Elle me regardait l'œil rond, ne croyant pas qu'un professeur puisse aller contre les règles, je lui expliquais alors l'épisode de la cigarette fumée en cachette et elle explosa de rire.

« Je dirais pas que fumer c'est bien, me dit-elle, mais grâce à ça, j'ai pu voir que tu étais encore dans le collège et venir te voir. Au début, les filles n'étaient pas trop partantes mais je leur ai dit que tu étais une prof sympa et que même si elles ne venaient pas, moi j'allais te voir alors elles ont suivi.

- Et j'ai été sympa ?

- Ouais trop ! Mais ce n'est pas bon pour un prof d'être trop sympa tu sais ?

- Je me doute un peu. La prochaine fois je serais plus sévère et vous dirais d'aller ailleurs.

- Il n'y a qu'avec moi que tu dois être trop sympa.

- Non mais dites donc mademoiselle Soline, on se lâche à ce que je vois... »

Elle rit avant de boire une gorgée de soda puis me tendis la bouteille.
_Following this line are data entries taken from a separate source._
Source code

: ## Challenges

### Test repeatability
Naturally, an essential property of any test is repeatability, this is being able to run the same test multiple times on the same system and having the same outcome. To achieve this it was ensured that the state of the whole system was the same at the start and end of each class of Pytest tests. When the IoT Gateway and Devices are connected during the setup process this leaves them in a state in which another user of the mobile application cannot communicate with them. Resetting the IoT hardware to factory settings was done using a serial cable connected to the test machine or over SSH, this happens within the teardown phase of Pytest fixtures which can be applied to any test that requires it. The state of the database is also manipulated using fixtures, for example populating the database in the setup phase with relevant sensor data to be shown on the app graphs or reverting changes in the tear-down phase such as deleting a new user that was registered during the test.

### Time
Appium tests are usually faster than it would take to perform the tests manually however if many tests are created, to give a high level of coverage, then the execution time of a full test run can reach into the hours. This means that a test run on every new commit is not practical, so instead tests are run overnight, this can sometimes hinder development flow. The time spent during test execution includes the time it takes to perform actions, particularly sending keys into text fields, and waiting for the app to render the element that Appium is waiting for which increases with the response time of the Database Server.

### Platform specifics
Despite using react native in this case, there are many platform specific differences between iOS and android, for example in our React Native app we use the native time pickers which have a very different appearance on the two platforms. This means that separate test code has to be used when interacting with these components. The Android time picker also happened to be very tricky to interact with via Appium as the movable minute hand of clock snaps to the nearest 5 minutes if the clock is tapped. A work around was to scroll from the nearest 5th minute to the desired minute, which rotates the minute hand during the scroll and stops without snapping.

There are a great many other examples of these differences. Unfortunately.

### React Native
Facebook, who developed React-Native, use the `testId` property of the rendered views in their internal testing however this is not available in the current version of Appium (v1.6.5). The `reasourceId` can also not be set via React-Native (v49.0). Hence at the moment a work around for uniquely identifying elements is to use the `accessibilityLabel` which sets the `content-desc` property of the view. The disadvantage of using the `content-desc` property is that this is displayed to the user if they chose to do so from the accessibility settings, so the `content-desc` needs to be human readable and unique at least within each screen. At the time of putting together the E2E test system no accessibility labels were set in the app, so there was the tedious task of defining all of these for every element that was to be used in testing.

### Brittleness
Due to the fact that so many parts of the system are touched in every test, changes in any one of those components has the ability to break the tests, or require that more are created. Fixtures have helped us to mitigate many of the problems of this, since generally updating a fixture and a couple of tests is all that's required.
Je fus un moment hésitante, puis repensais aux paroles pleines de sagesse de mon père : « je n'ai pas la gale alors bois ou meurs de soif c'est toi qui vois ma fille. » Que de nostalgie puis finis par lui prendre la bouteille avant d'en boire un peu à mon tour. Mon téléphone se mit à sonner, me signalant l'arrivée d'un texto.

« C'est qui ?

- T'es bien curieuse. Je ne le dirais pas. »

Elle ne se gêna pas pour regarder par-dessus mon épaule.

« Ah c'est ton mec... »

Je me souvins du cours que j'eus durant ma formation de professeur, un psychologue est venu nous faire un cours sur les intonations de la voix, afin de cibler les élèves dépressifs ou en difficultés, ou encore harcelés, et je reconnus clairement la tristesse dans celle d'Élodie. Je me demandais alors bien pourquoi. Je répondis à ma petite-amie du moment rapidement et remis le téléphone dans mon sac.

« Alors, repris-je, tu ne m'as pas dit, c'est quoi cette demande de traitement de faveur ?

- Non c'est bon.

- Tu boudes ? Ha là là quelle petite fille ! »

Elle ne répondit pas et son âge m'exposa dans la figure. Voyait-elle en moi une figure maternelle ? Était-elle jalouse du fait que j'ai ''un mec'' et donc moins temps pour elle ? Ou encore la perte du monopole de mon attention ? J'étais tiraillée de questions intérieures lorsqu'elle se mit à rire.

« Ce n'est pas souvent qu'on me traite de ''petite'' fille. Et non je ne boude pas, j'étais simplement surprise que tu ais un petit-ami.

- C'est une fille en fait.

- Ah. Elle est gentille au moins ?

- Oui, très. »

Je n'avais aucune envie de rentrer dans les détails de ma vie amoureuse avec une élève que je ne connaissais que depuis quelques heures mais Julie était l'inverse même de la gentillesse et notre relation arrivait à son terme, mais ça je ne le savais pas encore.